YOUR INSTRUCTIONS: Your answer should consist only of the lines below from the one with "Dieses Jahr habe ich unter dem Baum vor allem" through the one with "présente comme un", copied exactly.

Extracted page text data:
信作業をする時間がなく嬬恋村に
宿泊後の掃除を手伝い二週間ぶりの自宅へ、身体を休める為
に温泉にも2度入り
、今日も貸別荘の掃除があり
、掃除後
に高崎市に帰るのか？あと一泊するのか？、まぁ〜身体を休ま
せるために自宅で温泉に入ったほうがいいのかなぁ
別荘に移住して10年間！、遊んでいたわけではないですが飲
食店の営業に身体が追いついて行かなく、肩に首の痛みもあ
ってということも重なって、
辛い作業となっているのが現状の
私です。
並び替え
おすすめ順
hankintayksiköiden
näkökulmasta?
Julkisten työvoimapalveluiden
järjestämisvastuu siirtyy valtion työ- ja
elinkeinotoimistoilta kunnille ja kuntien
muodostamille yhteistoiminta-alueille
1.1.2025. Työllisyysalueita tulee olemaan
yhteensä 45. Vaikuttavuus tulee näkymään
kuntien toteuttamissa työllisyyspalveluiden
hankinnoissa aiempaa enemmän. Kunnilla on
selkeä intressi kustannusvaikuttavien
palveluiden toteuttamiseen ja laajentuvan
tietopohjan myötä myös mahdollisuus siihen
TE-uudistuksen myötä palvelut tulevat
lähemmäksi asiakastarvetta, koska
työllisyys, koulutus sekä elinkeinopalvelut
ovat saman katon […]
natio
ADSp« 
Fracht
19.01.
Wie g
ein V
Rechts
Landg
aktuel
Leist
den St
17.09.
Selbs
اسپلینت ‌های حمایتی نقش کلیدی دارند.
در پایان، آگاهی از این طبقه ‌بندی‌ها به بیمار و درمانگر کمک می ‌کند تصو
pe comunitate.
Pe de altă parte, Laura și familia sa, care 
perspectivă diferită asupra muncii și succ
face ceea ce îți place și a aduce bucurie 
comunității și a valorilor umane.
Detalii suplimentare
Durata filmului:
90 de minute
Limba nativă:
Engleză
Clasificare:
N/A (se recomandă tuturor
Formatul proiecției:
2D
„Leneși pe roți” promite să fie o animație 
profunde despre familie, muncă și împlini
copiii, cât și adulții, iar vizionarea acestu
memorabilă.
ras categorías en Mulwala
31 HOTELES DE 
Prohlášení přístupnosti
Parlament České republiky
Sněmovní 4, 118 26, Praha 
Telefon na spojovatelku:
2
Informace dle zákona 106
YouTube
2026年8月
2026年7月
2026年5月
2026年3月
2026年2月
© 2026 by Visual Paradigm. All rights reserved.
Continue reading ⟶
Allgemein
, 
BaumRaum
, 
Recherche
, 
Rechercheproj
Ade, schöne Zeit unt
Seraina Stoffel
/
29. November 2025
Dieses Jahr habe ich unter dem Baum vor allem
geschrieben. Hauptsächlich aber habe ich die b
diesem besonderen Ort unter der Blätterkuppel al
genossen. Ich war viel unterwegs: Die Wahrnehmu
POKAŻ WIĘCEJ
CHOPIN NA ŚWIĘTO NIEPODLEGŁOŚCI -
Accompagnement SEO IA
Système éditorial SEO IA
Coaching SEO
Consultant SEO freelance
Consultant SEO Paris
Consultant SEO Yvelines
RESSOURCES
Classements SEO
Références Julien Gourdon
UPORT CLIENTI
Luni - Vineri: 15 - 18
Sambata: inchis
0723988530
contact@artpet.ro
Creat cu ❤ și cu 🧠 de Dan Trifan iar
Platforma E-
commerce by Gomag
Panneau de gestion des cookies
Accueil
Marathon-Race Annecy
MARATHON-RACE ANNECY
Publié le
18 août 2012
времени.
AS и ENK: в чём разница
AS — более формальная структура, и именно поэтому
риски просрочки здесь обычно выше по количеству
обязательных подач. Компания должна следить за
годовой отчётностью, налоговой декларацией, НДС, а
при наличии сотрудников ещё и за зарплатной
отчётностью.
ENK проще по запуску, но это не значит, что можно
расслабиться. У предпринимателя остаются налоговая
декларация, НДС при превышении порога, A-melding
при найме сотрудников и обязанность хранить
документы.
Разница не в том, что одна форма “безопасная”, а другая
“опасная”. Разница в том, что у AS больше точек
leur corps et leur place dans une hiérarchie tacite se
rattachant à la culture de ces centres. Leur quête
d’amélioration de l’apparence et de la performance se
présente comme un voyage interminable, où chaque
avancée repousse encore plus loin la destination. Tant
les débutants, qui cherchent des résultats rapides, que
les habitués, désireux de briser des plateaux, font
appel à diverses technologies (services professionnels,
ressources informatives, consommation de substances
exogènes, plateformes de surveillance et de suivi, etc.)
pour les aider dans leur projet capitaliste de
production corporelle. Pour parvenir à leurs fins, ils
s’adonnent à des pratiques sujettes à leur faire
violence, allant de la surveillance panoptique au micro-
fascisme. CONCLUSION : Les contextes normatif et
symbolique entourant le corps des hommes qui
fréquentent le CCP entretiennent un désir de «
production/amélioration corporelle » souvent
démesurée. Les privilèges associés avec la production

EXERCISE OUTPUT:
Dieses Jahr habe ich unter dem Baum vor allem
geschrieben. Hauptsächlich aber habe ich die b
diesem besonderen Ort unter der Blätterkuppel al
genossen. Ich war viel unterwegs: Die Wahrnehmu
POKAŻ WIĘCEJ
CHOPIN NA ŚWIĘTO NIEPODLEGŁOŚCI -
Accompagnement SEO IA
Système éditorial SEO IA
Coaching SEO
Consultant SEO freelance
Consultant SEO Paris
Consultant SEO Yvelines
RESSOURCES
Classements SEO
Références Julien Gourdon
UPORT CLIENTI
Luni - Vineri: 15 - 18
Sambata: inchis
0723988530
contact@artpet.ro
Creat cu ❤ și cu 🧠 de Dan Trifan iar
Platforma E-
commerce by Gomag
Panneau de gestion des cookies
Accueil
Marathon-Race Annecy
MARATHON-RACE ANNECY
Publié le
18 août 2012
времени.
AS и ENK: в чём разница
AS — более формальная структура, и именно поэтому
риски просрочки здесь обычно выше по количеству
обязательных подач. Компания должна следить за
годовой отчётностью, налоговой декларацией, НДС, а
при наличии сотрудников ещё и за зарплатной
отчётностью.
ENK проще по запуску, но это не значит, что можно
расслабиться. У предпринимателя остаются налоговая
декларация, НДС при превышении порога, A-melding
при найме сотрудников и обязанность хранить
документы.
Разница не в том, что одна форма “безопасная”, а другая
“опасная”. Разница в том, что у AS больше точек
leur corps et leur place dans une hiérarchie tacite se
rattachant à la culture de ces centres. Leur quête
d’amélioration de l’apparence et de la performance se
présente comme un voyage interminable, où chaque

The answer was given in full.